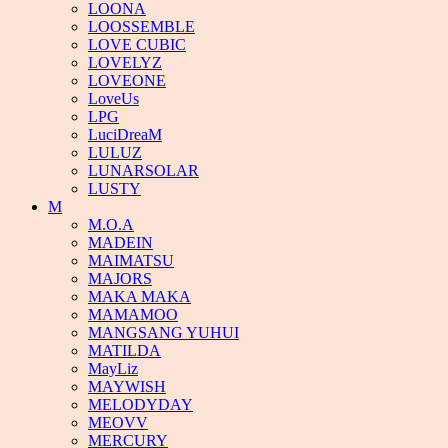
LOONA
LOOSSEMBLE
LOVE CUBIC
LOVELYZ
LOVEONE
LoveUs
LPG
LuciDreaM
LULUZ
LUNARSOLAR
LUSTY
M
M.O.A
MADEIN
MAIMATSU
MAJORS
MAKA MAKA
MAMAMOO
MANGSANG YUHUI
MATILDA
MayLiz
MAYWISH
MELODYDAY
MEOVV
MERCURY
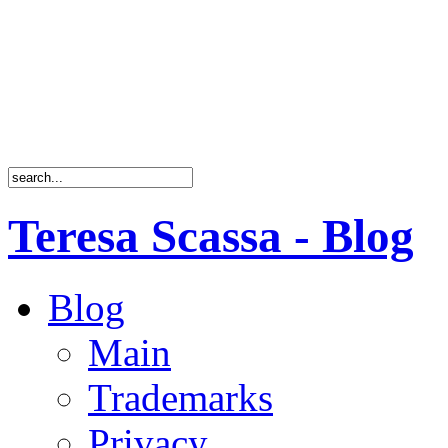
Teresa Scassa - Blog
Blog
Main
Trademarks
Privacy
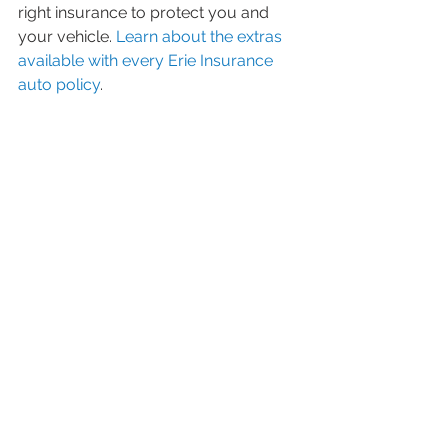
right insurance to protect you and  
your vehicle. 
Learn about the extras 
available with every Erie Insurance 
auto policy
.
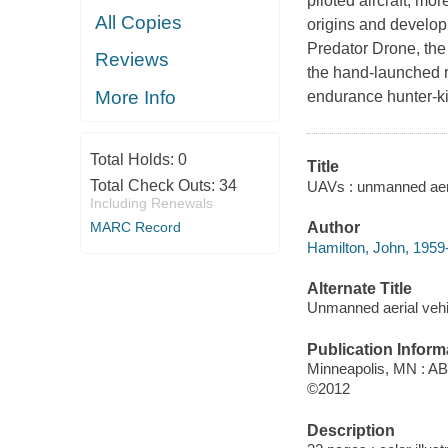
piloted aircraft, mo
All Copies
origins and develop
Predator Drone, the
Reviews
the hand-launched r
More Info
endurance hunter-kil
Total Holds:
0
Title
Total Check Outs:
34
UAVs : unmanned aeria
Including Renewals
MARC Record
Author
Hamilton, John, 1959-
Alternate Title
Unmanned aerial vehi
Publication Inform
Minneapolis, MN : A
©2012
Description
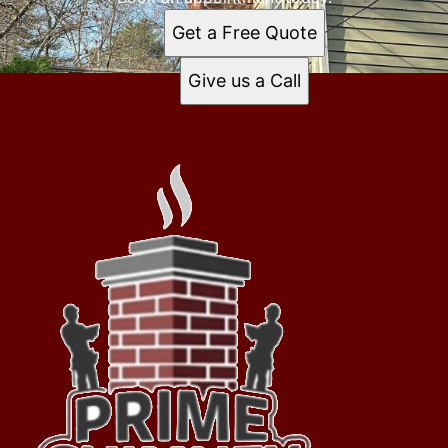
Get a Free Quote
Give us a Call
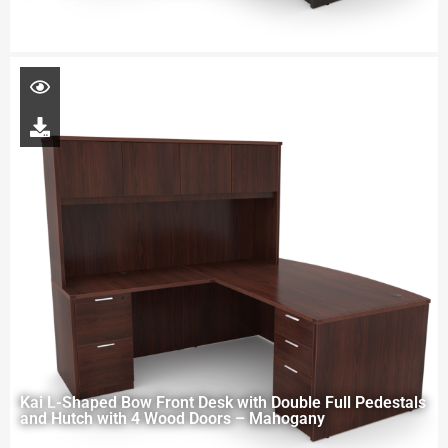
Kai L-Shaped Bow Front Desk with Double Full Pedestals
and Hutch with 4 Wood Doors – Mahogany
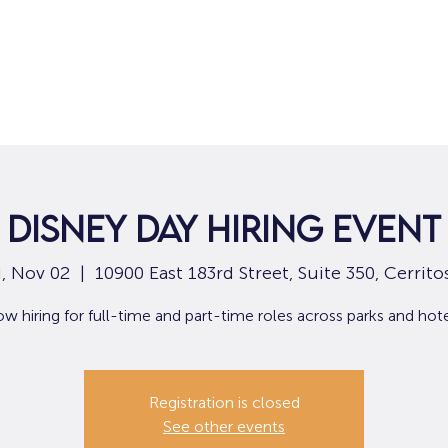
Home
For Job Seekers
For B
Disney Day Hiring Event
, Nov 02
  |  
10900 East 183rd Street, Suite 350, Cerrito
w hiring for full-time and part-time roles across parks and hote
Registration is closed
See other events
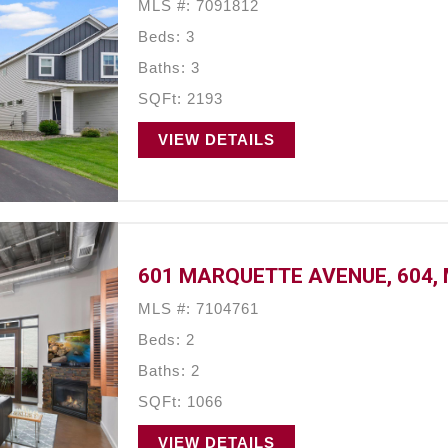
MLS #: 7091812
Beds: 3
Baths: 3
SQFt: 2193
VIEW DETAILS
601 MARQUETTE AVENUE, 604, 
MLS #: 7104761
Beds: 2
Baths: 2
SQFt: 1066
VIEW DETAILS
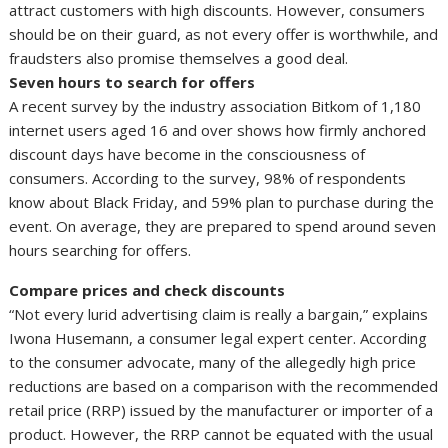
attract customers with high discounts. However, consumers
should be on their guard, as not every offer is worthwhile, and
fraudsters also promise themselves a good deal.
Seven hours to search for offers
A recent survey by the industry association Bitkom of 1,180
internet users aged 16 and over shows how firmly anchored
discount days have become in the consciousness of
consumers. According to the survey, 98% of respondents
know about Black Friday, and 59% plan to purchase during the
event. On average, they are prepared to spend around seven
hours searching for offers.
Compare prices and check discounts
“Not every lurid advertising claim is really a bargain,” explains
Iwona Husemann, a consumer legal expert center. According
to the consumer advocate, many of the allegedly high price
reductions are based on a comparison with the recommended
retail price (RRP) issued by the manufacturer or importer of a
product. However, the RRP cannot be equated with the usual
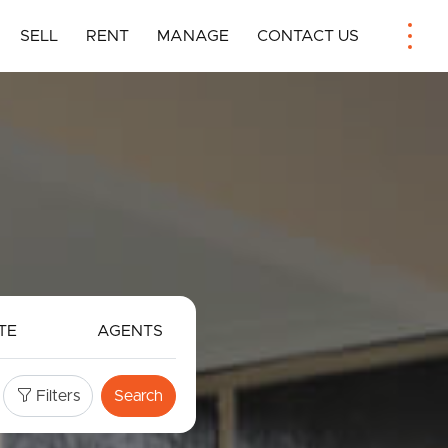
SELL
RENT
MANAGE
CONTACT US
TE
AGENTS
Filters
Search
◇ ◇ ◇ ◇ ◇
• [EXERCISE] Which lines in the rows above contain the word "However"? List each of those lines in full, and count a match only when its capitalization is the same.

• [TASK OUTPUT]
attract customers with high discounts. However, consumers
product. However, the RRP cannot be equated with the usual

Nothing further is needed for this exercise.